LOS ANGELES — After finishing a press conference, Robert Williams walks back toward Texas A&M's locker room. In terms of seeding, the Aggies are the third-ranked team out of four who have advanced here to the West Regional. And accordingly, their accommodations are a little tight. Williams peers at the pack of reporters and staffers obstructing his path back to his seat and starts shimmying his 6'10", 240-pound frame through them before stopping and crying out, "Everybody get up!"
The shout shocks the room momentarily, but then Williams bursts out laughing. Everyone should know by now that Williams is in no hurry. A year ago, he made the surprising decision to turn down a near-certain selection in the first round of the NBA draft and return for his sophomore season at Texas A&M. And as the Aggies prepare for a Sweet 16 showdown with Michigan, Williams is trying to savor every second—even when he's sardined into an overstuffed locker room.
Williams arrived at A&M as the No. 51 recruit in the country, according to the composite rankings at RSCIhoops.com. He had always hoped to be an NBA player, but the idea of going one-and-done hadn't ever seemed realistic to him. But as NBA scouts descended on College Station to check out fellow big men Tyler Davis and DJ Hogg, they quickly became captivated by Williams. He'd added about 25 pounds of muscle over his first summer in college, and that, combined with a 7'5.5" wingspan and a 40" vertical, had the scouts salivating. By the spring semester, Williams was in the lottery conversation.
"It's always been my dream to play in the NBA," Williams says, "but I didn't expect what happened at all. God really blessed me."
In part due to a lack of quality guard play, the Aggies—who were 320th in the country in turnover percentage and 265th in three-point percentage a season ago, per KenPom.com—finished with a disappointing 16-14 regular season record. After suffering a first-round loss to Vanderbilt in the SEC tournament, Texas A&M coaches were expecting Williams to depart for the draft. But after the media left the locker room, Williams called assistant coach Isaac Chew into the hallway and told him he wanted to return. Chew was thrilled to hear the news, but he advised Williams to talk to his family over spring break before making a final decision.

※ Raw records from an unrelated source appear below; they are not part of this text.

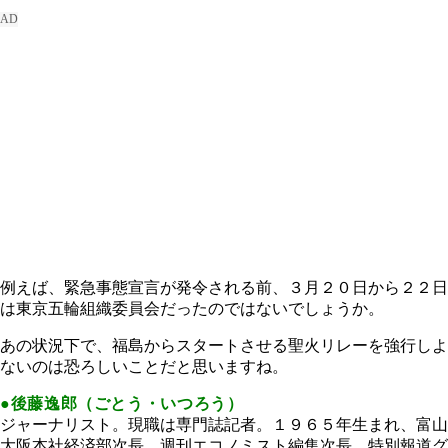
例えば、緊急事態宣言が発令される前、３月２０日から２２日
は東京五輪組織委員会だったのではないでしょうか。
あの状況下で、福島からスタートさせる聖火リレーを強行しよ
ないのは恐ろしいことだと思いますね。
●後藤逸郎（ごとう・いつろう）
ジャーナリスト。現職は専門誌記者。１９６５年生まれ、富山
大阪本社経済部次長、週刊エコノミスト編集次長、特別報道グ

In the offseason, Williams worked with strength coach Darby Rich to add more muscle to his legs and to improve his flexibility. But Rich's main focus was reducing Williams' risk for major injuries. (Williams says that he took out an insurance policy before returning.)
"He took a great risk in coming back," Rich says. "I want him to improve his NBA draft stock, but I wanted him to be healthy."
Despite the precautions, Williams' year hasn't been entirely smooth. He was suspended for the first two games of the season for an undisclosed violation of team rules, and he suffered some health setbacks as well. At a practice in December, he knocked heads with freshman forward Isiah Jasey, resulting in concussions for both big men. For the better part of a week, Williams was unable to practice—early on, even a few minutes on the stationary bike would leave him lightheaded. He also contracted the flu in January.
"It wasn't always easy," Chew says. "He's a 19-year-old kid, and he's going to make mistakes and have setbacks. But his heart is right, and he'll be right in the end."
Part of the problem for Williams this season has been Texas A&M's abundance of talent in the frontcourt. Williams primarily plays the 4, with Davis at center and Hogg at the 3. But he projects in the NBA as a rim-crashing 5 man.
"He's a center," says Ron Meikle, who coached him in high school and had previously spent more than two decades as an NBA scout. "And I think if he goes to a good team with great guards that throw the ball up the floor, people will really see how fast he is and how good of an athlete he is."
In Texas A&M's two NCAA tournament games, Williams has scored 21 points and snagged 27 rebounds. In one particularly memorable sequence against North Carolina, he blocked a three-point shot, streaked down the court for a windmill slam and then sprinted back to collect a defensive rebound.
Williams, for his part, is trying to make sure moments like that happen more regularly. "I just had a tendency to take plays off some times," he says. "But that's not happening anymore. We rolling."
In the eyes of some draft analysts, his decision to return has been a boon. "When the process really gets underway in April or May," says ESPN's Fran Fraschilla, "he'll be where he was a year ago—if not higher. I think he compares favorably to some of the freshman big men. I think he's ahead of Mo Bamba. And I wouldn't be shocked if he goes in the top seven."
But others believe he didn't capitalize as much as he could have in his return. "He didn't cost himself anything—other than delaying his NBA money—but he didn't catapult himself into the top five or six like he could have," says one NBA front office executive. "He's mostly the same guy he was a year ago. He hasn't plummeted, but he's plateaued."
For now, the only plateau Williams is worried about is with his Aggies in this NCAA tournament. There's almost no doubt he'll enter the NBA draft after this season, but for now, he's thrilled to still be playing for Texas A&M.